How has the house move, your new relationship and all the associated physical and emotional upheaval affected all that?

How much have you and your DP supported her through this crucial time for her education?

Has she been able to stay at the same school?

Has she managed to do all her coursework?

IME internet and computer are essential for homework and coursework.

I agree that basic things like bedding/carpet/etc are not gifts.

The phone and the net book not necessarily essential, but it is about fairness and equal treatment, and realising that a 14 - 16yr old will not have the skills or perception to see things in the same way an adult sees things.

From my personal experience of my own 3 dc, I would say that they need you most between the ages of 13 and 17, and any major life changes during that time can be very hard for them to cope with.

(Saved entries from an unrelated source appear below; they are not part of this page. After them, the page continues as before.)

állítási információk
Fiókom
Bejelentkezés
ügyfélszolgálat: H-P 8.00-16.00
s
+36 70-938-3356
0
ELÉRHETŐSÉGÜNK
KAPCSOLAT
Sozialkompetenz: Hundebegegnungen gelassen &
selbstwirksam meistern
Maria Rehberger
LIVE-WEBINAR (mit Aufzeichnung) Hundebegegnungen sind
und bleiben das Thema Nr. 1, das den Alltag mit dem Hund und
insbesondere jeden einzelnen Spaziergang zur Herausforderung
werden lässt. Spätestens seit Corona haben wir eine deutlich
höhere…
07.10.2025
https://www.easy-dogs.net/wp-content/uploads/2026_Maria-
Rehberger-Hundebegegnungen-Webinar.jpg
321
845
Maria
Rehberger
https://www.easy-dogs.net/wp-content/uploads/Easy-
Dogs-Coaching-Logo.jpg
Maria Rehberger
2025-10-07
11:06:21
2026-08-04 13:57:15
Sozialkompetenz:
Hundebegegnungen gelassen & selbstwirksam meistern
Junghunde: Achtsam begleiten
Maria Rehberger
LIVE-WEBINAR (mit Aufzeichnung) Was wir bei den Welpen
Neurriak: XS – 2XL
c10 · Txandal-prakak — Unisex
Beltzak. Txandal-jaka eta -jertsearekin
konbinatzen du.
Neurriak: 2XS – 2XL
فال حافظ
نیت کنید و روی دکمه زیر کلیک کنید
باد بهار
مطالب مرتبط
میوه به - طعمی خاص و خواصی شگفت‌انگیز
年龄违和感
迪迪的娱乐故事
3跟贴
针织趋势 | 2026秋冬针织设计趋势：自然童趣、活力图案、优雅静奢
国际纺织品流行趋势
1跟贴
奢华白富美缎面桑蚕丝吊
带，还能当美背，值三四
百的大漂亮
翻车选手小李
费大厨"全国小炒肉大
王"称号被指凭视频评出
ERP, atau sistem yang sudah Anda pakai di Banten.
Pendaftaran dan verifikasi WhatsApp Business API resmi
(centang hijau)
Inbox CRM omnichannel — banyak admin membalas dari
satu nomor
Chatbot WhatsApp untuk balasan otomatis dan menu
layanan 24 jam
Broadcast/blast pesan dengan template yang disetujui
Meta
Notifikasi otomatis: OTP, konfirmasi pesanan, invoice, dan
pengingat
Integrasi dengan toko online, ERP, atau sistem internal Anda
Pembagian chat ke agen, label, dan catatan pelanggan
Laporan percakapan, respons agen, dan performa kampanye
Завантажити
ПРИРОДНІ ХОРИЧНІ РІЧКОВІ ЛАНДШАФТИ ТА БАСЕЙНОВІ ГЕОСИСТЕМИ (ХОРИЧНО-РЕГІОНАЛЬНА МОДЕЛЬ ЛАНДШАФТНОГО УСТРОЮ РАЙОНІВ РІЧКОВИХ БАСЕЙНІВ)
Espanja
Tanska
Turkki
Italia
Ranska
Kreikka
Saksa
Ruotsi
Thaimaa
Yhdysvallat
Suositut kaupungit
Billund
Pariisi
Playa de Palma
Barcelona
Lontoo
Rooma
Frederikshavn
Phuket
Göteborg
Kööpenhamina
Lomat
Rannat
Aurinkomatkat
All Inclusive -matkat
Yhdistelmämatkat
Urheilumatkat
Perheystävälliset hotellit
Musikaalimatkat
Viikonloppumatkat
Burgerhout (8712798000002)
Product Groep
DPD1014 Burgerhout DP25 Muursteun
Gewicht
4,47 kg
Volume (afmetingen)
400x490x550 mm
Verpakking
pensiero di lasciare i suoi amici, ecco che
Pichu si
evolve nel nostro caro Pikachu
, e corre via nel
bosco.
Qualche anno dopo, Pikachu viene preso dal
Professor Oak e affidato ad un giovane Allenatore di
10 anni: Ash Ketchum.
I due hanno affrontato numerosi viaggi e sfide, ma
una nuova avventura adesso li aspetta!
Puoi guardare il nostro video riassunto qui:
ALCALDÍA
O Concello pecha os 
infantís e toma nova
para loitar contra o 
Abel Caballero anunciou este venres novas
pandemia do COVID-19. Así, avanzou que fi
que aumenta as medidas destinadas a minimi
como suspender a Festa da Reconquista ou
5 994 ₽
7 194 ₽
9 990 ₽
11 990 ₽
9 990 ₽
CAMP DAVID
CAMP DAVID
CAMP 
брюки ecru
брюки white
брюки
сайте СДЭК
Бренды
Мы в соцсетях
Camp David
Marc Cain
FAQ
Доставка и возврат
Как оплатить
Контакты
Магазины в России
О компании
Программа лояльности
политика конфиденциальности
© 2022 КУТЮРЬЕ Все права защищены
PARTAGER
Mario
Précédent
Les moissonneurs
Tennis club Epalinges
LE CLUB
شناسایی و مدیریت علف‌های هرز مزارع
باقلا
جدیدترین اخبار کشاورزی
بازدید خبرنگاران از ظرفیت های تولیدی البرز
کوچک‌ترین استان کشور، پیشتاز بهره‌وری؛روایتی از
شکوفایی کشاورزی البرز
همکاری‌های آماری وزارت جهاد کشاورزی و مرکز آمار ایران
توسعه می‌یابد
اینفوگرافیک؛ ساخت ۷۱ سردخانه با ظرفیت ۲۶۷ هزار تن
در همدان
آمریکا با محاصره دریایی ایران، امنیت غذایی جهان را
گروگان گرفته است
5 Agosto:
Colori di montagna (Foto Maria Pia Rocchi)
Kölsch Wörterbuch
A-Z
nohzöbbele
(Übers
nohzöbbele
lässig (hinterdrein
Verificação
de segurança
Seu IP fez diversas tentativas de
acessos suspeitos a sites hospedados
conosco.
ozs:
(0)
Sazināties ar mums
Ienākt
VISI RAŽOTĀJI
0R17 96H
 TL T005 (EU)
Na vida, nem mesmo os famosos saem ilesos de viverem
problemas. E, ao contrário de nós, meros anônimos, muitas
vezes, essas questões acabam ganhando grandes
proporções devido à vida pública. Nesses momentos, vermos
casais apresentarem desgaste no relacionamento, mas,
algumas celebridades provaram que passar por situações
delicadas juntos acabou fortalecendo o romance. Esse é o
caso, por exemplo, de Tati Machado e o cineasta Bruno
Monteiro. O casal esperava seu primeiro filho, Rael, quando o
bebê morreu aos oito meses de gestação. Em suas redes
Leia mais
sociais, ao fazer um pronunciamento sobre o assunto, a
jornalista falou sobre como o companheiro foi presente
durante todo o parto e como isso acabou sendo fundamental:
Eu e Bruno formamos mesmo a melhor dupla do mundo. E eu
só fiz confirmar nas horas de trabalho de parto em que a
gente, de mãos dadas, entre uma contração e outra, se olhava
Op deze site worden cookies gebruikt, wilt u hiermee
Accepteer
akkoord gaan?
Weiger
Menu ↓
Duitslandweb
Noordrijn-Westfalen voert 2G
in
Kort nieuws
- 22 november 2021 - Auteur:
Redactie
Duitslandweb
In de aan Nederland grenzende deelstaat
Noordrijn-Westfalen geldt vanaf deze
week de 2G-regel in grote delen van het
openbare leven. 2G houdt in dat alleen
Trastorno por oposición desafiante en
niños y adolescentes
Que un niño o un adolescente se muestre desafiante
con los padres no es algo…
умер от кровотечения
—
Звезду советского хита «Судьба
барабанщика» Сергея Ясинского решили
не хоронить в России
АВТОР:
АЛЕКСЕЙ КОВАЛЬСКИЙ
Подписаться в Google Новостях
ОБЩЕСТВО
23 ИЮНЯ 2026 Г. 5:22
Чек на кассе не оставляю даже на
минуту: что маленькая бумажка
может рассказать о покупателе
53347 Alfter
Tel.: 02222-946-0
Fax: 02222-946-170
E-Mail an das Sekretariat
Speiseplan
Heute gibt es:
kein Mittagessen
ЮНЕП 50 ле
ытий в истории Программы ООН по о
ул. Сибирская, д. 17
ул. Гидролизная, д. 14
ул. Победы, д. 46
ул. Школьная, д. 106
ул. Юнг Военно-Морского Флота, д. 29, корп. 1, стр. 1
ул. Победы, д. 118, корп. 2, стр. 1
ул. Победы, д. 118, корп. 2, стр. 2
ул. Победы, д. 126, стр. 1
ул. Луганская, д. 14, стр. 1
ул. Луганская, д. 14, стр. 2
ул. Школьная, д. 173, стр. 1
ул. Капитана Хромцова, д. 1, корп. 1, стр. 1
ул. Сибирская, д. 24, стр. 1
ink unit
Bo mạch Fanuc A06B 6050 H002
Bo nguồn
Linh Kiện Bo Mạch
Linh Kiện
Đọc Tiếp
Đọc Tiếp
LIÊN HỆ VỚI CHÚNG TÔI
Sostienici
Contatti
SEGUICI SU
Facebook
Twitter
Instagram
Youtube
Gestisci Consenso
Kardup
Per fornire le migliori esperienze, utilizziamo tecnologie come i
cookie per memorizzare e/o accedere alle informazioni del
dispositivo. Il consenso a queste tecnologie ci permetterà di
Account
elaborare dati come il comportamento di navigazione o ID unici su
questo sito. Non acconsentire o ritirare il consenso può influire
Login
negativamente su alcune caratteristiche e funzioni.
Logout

BlueSkySinking · 25/09/2012 22:36

They both need to be treated equally, no wonder DD feels like a second class citizen.

I would pull out all the stops to finish your DD's room. Every spare min, pick up a paint brush etc. Show her how much she is valued and loved through your actions. It will help her feel more secure and happy in the family. Tell her she is just as important as DSD.

I would also lay down teh law with DSD about the music playing late at night each week and the regular alarm ruining your only sleep ins. That is very very selfish of her. Do make an issue of it.